Privacy is now a feature of many products. For others, privacy is the product itself. In both cases, GDPR had a huge positive influence into embedding the online data privacy into the products or services.
What Comes Next?
Three years into the implementation of the GDPR show that the online world has changed a lot.
But, this is not the end.
Some of the trends continue to grow, while some new ones appear on the horizon.
The Wave of New Privacy Laws Will Continue
Many countries have passed new laws, but many others have not done it yet. This includes some big economies such as the United States, India, and Indonesia.
India is in the process of passing a new law. Indonesia may introduce a new one soon as well. Both are expected to rely on the principles present in the GDPR.
Canada prepares a new federal data protection law as well. This one is expected to put companies under the risk of even bigger fines than those in the GDPR. At the same time, some Canadian provinces ponder passing provincial online privacy laws to protect their citizens.

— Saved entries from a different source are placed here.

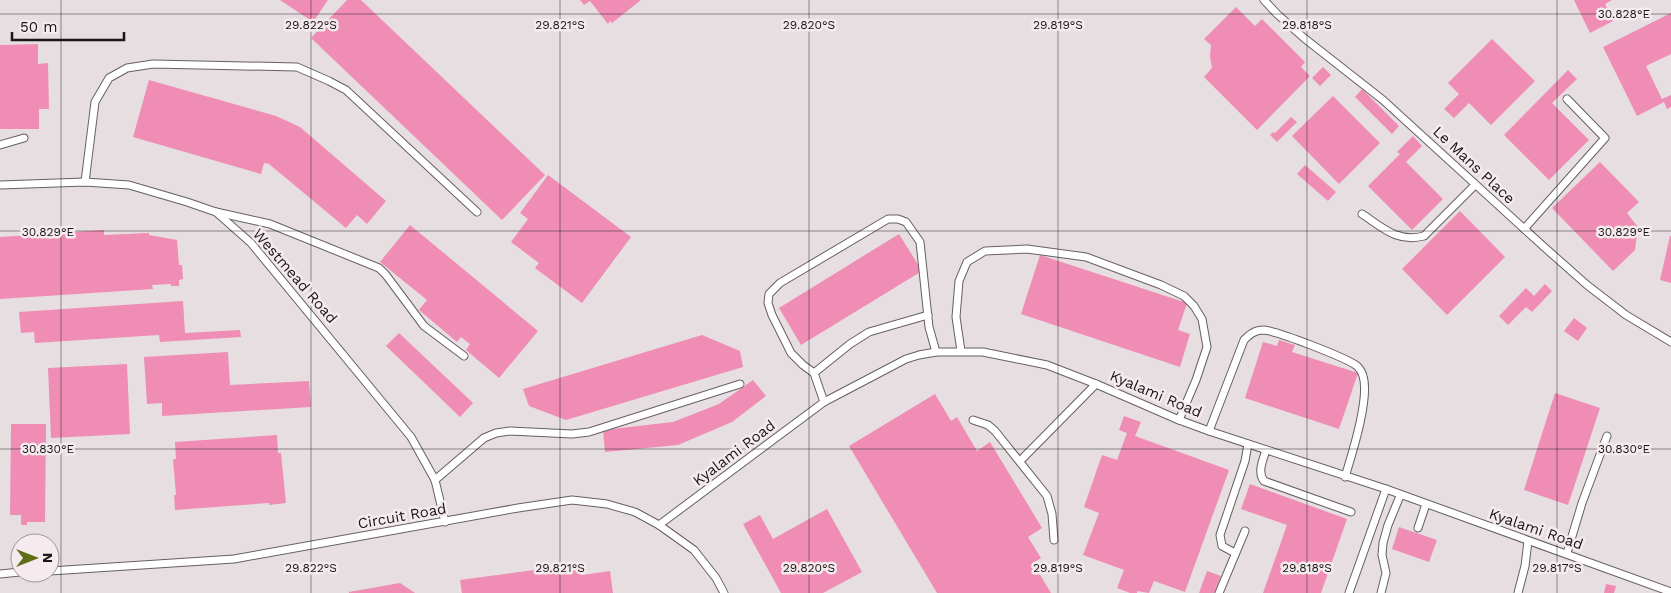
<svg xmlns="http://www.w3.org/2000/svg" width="1671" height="593" viewBox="0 0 1671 593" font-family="'Work Sans',sans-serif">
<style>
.building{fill:#ef8db5}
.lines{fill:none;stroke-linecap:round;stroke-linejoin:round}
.service-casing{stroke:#675f61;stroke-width:9}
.service{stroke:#fff;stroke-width:7}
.ticks{fill:none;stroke:#191617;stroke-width:1;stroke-opacity:0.45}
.labels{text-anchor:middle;stroke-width:5;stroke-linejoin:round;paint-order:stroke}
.street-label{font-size:15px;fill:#191617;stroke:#f5ebee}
.ticks-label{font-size:12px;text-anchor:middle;fill:#191617;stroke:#f5ebee;stroke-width:5;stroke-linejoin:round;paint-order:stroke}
</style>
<rect width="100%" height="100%" fill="#e7dee1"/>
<g class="building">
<path d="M280,0H328L313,22Z"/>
<path d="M347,0H361L545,175L502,220L311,38Z"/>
<path d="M580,0H641L612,23L610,21L608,24L590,1L584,5Z"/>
<path d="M1574,0H1612L1605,4L1613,21L1590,33Z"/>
<path d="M1236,7L1255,26L1262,19L1305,62L1301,67L1310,76L1257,130L1204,77L1212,68L1210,56L1211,45L1204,39Z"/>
<path d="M1671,13V54L1646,66L1662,99L1671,95V107L1667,109L1664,102L1637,116L1603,47Z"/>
<path d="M1492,39L1535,81L1491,125L1469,103L1454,118L1444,109L1459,94L1448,83Z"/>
<path d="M38,44V64L48,63L49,109H39V129H0V45Z"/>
<path d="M1323,67L1331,75L1320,86L1312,78Z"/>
<path d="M1568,70L1577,79L1552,103L1589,140L1549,180L1504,135Z"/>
<path d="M149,80L276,116L300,127L386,201L367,224L357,215L346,228L269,164L264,163L261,174L133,137Z"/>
<path d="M1362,89L1399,126L1392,134L1355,97Z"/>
<path d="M1333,96L1380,143L1339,184L1292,136Z"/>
<path d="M1291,117L1297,122L1277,142L1270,135L1273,132L1275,133Z"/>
<path d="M1413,136L1422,146L1406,162L1443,199L1412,230L1368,186L1400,154L1397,152Z"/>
<path d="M1600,162L1639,202L1627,213L1638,227L1635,250L1613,271L1552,208Z"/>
<path d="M1305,165L1336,192L1328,201L1297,174Z"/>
<path d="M548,175L631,237L582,303L535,268L539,263L511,242L528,219L520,213Z"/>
<path d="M1460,211L1505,257L1447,315L1402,269Z"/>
<path d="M410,225L538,331L499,378L466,350L470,344L461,337L457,342L419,310L427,300L380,262Z"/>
<path d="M104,230V235L149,233V235L177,240L179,265H182L183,279L179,280V286H171V284L152,285L153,289L0,299V237Z"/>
<path d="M899,234L922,271L801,345L779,308Z"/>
<path d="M1670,236H1671V283L1660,280Z"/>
<path d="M1040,255L1187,303L1178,330L1190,334L1180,367L1021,314Z"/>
<path d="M1545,284L1552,291L1532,312L1526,307L1508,325L1499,316L1526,288L1534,296Z"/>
<path d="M183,301L185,333L240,330L241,337L160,342L159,335L35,343L34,332L21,333L19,312Z"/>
<path d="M1574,318L1587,328L1578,341L1564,331Z"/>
<path d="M399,333L473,403L460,417L386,346Z"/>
<path d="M702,335L740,351L743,367L566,420L529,406L523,389Z"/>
<path d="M1279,340L1295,345L1292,352L1358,373L1339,429L1245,398L1263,342L1277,346Z"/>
<path d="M228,352L230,385L309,381L311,407L162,416V403L147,404L144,357Z"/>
<path d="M127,364L130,434L51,438L48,368Z"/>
<path d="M753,380L766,396L732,422L678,445L605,452L603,430L673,422L719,404Z"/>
<path d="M1555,393L1600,408L1568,505L1524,490Z"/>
<path d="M935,394L951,421L957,417L977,451L990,442L1042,528L1028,537L1041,558L1033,563L1051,593H937L849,446Z"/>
<path d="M1124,416L1141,422L1135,436L1229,470L1185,592L1154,581L1149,593L1137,591V593H1130L1117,588L1124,570L1083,555L1099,513L1084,507L1102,455L1117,460L1127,433L1119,430Z"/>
<path d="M11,424H46L45,522H27V525H21V515H10Z"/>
<path d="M277,435L278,453H281L286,503L269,505V503L175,510L174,495H176L173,459H176L175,442Z"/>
<path d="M1250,484L1347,519L1321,593H1263L1287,525L1241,509Z"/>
<path d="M827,509L862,572L823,593H781L743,524L760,515L773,539Z"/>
<path d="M1399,527L1437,540L1429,562L1392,549Z"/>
<path d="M580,564L582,575L610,571L613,593H462L460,580Z"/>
<path d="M1207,571L1221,576L1214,593H1199Z"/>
<path d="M400,583L415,593H349V592Z"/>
<path d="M1606,584L1616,586L1614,593H1604Z"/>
</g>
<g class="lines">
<g class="service-casing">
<g id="service">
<path d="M1264,0L1277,14L1304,38L1383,100L1543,246L1587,285L1626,315L1671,342"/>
<path d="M0,145L24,138"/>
<path d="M85,182L95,102L109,78L127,68L153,64L297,67L329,81L346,90L477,212"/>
<path d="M0,185L85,182L129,185L187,202L216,212L251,243L411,437L435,480L445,522"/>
<path d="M216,212L270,224L379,268L386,275L424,326L464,356"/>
<path d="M1362,214C1382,227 1397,243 1424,236L1475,185"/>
<path d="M1524,229L1605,138L1567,99"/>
<path d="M961,351L956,317L959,281L967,262L985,251L1027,249L1086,257L1161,285L1184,296L1194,306L1202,319L1207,347L1196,380L1179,420"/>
<path d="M814,373L850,344L869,332L928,315"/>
<path d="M824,402L814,373L803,365L791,353L772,315L768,303L769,294L780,283L888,219H898L906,222L920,242L929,327L936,352"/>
<path d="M973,420L988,425L995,431L1047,496L1052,514L1054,540"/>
<path d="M1209,431L1244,340C1250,334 1255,330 1264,330C1277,331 1347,358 1357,366C1360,369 1362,372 1363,376C1370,398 1352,454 1345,477"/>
<path d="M1266,450C1263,460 1257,472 1264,481L1351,512"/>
<path d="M1020,461L1096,384"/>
<path d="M435,480L484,438L496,433L510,431L572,434L589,432L740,384"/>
<path d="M659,525L824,402L906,359L919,355L936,352H983L1047,365L1096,384L1179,420L1209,431L1386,489L1671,592"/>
<path d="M1418,528L1426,504"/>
<path d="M1235,553L1222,546L1220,535L1245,461L1248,444"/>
<path d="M1567,553L1582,503L1607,436"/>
<path d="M50,571L234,559L518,508L572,500L607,504L635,512L659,525L694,550L716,578L724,593"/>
<path d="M0,574L20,572"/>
<path d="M1219,593L1245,531"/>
<path d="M1349,593L1386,489"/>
<path d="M1381,593L1386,573L1382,555L1383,543L1388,525L1400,496"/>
<path d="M1518,593L1525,566L1528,541"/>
</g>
</g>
<use href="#service" class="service"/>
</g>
<path class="ticks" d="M61,0V593M311,0V593M560,0V593M809,0V593M1058,0V593M1307,0V593M1557,0V593M0,14H1671M0,231H1671M0,449H1671"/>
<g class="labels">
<g class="street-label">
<text transform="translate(1474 165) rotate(43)" y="5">Le Mans Place</text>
<text transform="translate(295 276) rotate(49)" y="5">Westmead Road</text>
<text transform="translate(1156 394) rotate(23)" y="5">Kyalami Road</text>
<text transform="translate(734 453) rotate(-37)" y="5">Kyalami Road</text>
<text transform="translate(402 516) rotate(-10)" y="5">Circuit Road</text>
<text transform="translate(1536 529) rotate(19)" y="5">Kyalami Road</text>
</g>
</g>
<g class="ticks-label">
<text x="1624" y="18">30.828°E</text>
<text x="311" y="29">29.822°S</text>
<text x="560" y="29">29.821°S</text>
<text x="809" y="29">29.820°S</text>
<text x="1058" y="29">29.819°S</text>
<text x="1307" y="29">29.818°S</text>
<text x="1624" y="236">30.829°E</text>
<text x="48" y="236">30.829°E</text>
<text x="1624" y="453">30.830°E</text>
<text x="48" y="453">30.830°E</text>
<text x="311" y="572">29.822°S</text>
<text x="560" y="572">29.821°S</text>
<text x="809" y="572">29.820°S</text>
<text x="1058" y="572">29.819°S</text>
<text x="1307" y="572">29.818°S</text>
<text x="1557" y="572">29.817°S</text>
</g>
<g transform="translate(35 558) rotate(90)"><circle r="24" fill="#f5ebee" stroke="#9d9698"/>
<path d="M0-4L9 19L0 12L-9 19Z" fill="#606d17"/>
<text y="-8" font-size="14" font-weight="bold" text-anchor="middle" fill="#191617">N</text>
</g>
<path d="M12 32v8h112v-8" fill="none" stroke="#191617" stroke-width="2.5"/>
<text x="20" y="32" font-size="15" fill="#191617" stroke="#f5ebee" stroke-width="4" paint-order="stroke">50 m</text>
</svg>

On top of that, the EU is about to update its own privacy laws by passing the ePrivacy Regulation. If passed at all, it is expected to bring clarification on the use of metadata, IoT-related communication, privacy around messaging apps, etc.
US Won’t Pass a GDPR-Like Law
Despite the calls for passing a law like the GDPR on a federal level in the US, it seems that it won’t happen anytime soon.
Politicians from some US states have continuous attempts to bring online privacy discussions into legislation bodies on a state level, but very few states have passed any data protection law. Even those that have been introduced are far from the comprehensiveness of the GDPR.
But New Ideas Come From the US
Andrew Yang, a candidate in the US Democrates’ primary elections 2020, brought the idea of personal data as an asset. Yang’s idea was to grant data subjects the right to receive money in return for sharing their personal data.
This idea has not been included in a law yet, although there is something like that in the CCPA. In some of the recent updates, the CCPA regulated the financial incentives for users who share personal data for that purpose. This pertains mostly to loyalty programs, though, so data is not an asset in California yet.
New EU-US Data Transfers Agreement Is Necessary
A new data transfers agreement between the European Union and the United States is more than necessary. In the absence of such agreement, data transfers are tricky and make it easy to slide into violation of the GDPR.
More Businesses May Become Compliant
Schrems is after small and medium businesses now. The action against the so-called “cookie banner terror” aims to make companies respect GDPR cookie banner rules.
They have employed an automated system that could create up to 10.000 complaints daily. The complaints will be sent to companies, and if they do not comply within a month, NOYB will send complaints to data protection authorities.
It is reasonable to expect that actions like this could make businesses consider their GDPR compliance one more time.
Blockchains Pose a Huge Challenge
When legislators had been writing the GDPR, they obviously hadn’t thought of blockchains. Although the GDPR is tech-agnostic, it has some points of conflict with blockchains, such as:
- The right to be forgotten, which is impossible on the blockchain
- Applicability of the territorial scope of the GDPR, since nodes can be everywhere
- Who is the data controller (are the nodes data controllers?)
Blockchains are a space of its own. Their development is exciting, and the alignment with the GDPR will be exciting as well.